Mary Serreze for The Republican reported on April 21, 2017 that the Community Preservation Committee voted 6-2 on Thursday to recommend a $25,000 contribution toward restoring the old Hampshire County Courthouse in Northampton.
It's a smaller amount than the $45,000 requested by theHampshire Council of Governments, which seeks $1.3 million from 20 communities to leverage a $3.5 million restoration of the 130-year-old building.
Committee chairman Daniel Rist announced that Mayor Karen Cadieux had voiced opposition to the expenditure. But he said the committee is authorized to make its own recommendations to the City Council when it comes to Community Preservation Act monies.
Rist spoke up for the courthouse restoration, saying it is "not just a Northampton project." He added that there is "a lot of history" in county government, which served Easthampton for hundreds of years.
Rist recommended shaving the ask from $45,000 to $25,000, saying the lower number is more likely to gain approval from the City Council.
Preservation committees in Goshen and Northampton have recommended spending $8,000 and $200,000 respectively, but Amherst has declined to contribute.
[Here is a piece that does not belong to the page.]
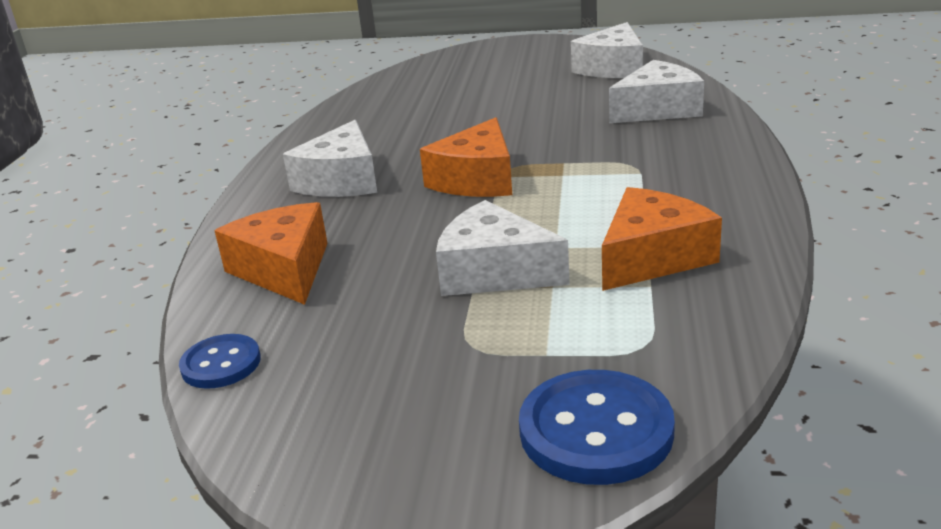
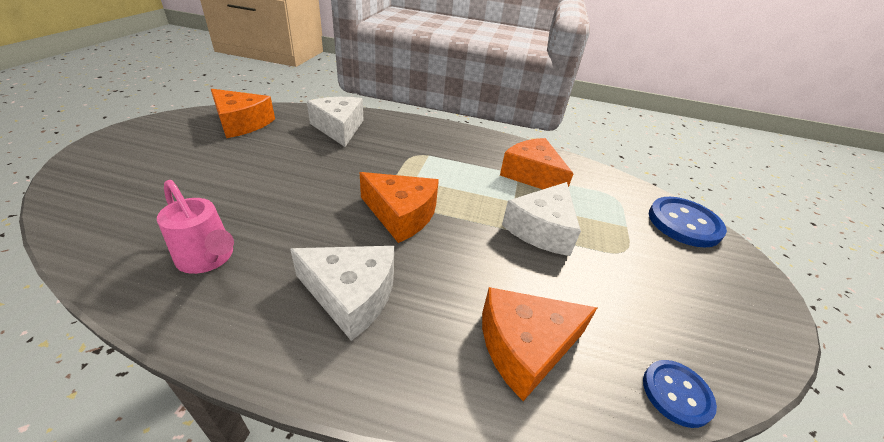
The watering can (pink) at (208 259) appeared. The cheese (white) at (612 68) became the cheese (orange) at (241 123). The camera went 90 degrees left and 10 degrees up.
Ford added that Hadley and Hatfield have each recommended $10,000 to appear on upcoming Town Meeting warrants.
Hampshire County legislative delegation asked for priority list to press Baker administration for release of bond funds. Three towns with community preservation committees -- Belchertown, Pelham, and Southampton -- have yet to vote on the matter. It's unlikely that towns without preservation committees will offer support. Of the 20 Hampshire County communities, nine have adopted the Community Preservation Act, allowing them to raise funds for special projects through a property tax surcharge.
Ryan Barry said he had spoken with constituents who do not support the Northampton-based project. "When we adopted the CPA, I don't think this is the type of project people had in mind," he said. "I want this to happen, but this is not the way I think it should happen," he said.
Greg Rolland agreed that "the process is bad," adding that "it's insulting" the state won't release bonding for the restoration without first seeing money from the towns and cities.
Nonetheless, he said he would support the project. "This will be less than two dollars per head in Easthampton," he said. "County government has served us for all of our history." Hampshire County was established in 1662.
The matter now heads to the Finance Committee for further discussion, and will be the subject of a public hearing before the full City Council on May 10.
About six years ago an architect assessed the 1887 building's needs, thanks to a $300,000 private grant. It was found that the foundation was cracked, the roof was leaking, the tower was crumbling, and the granite stairs were pulling away.
Since then, $500,000 of the state bonding was released to restore the two granite staircases. The second $3.5 million phase would repair and preserve the tower, roof, masonry and foundation.
The council is housed at the old courthouse, and manages the building, which contains the Hampshire County Law Library.
Each community has been asked by HCOG for a preservation contribution proportional to its population. A private fundraising effort is also underway.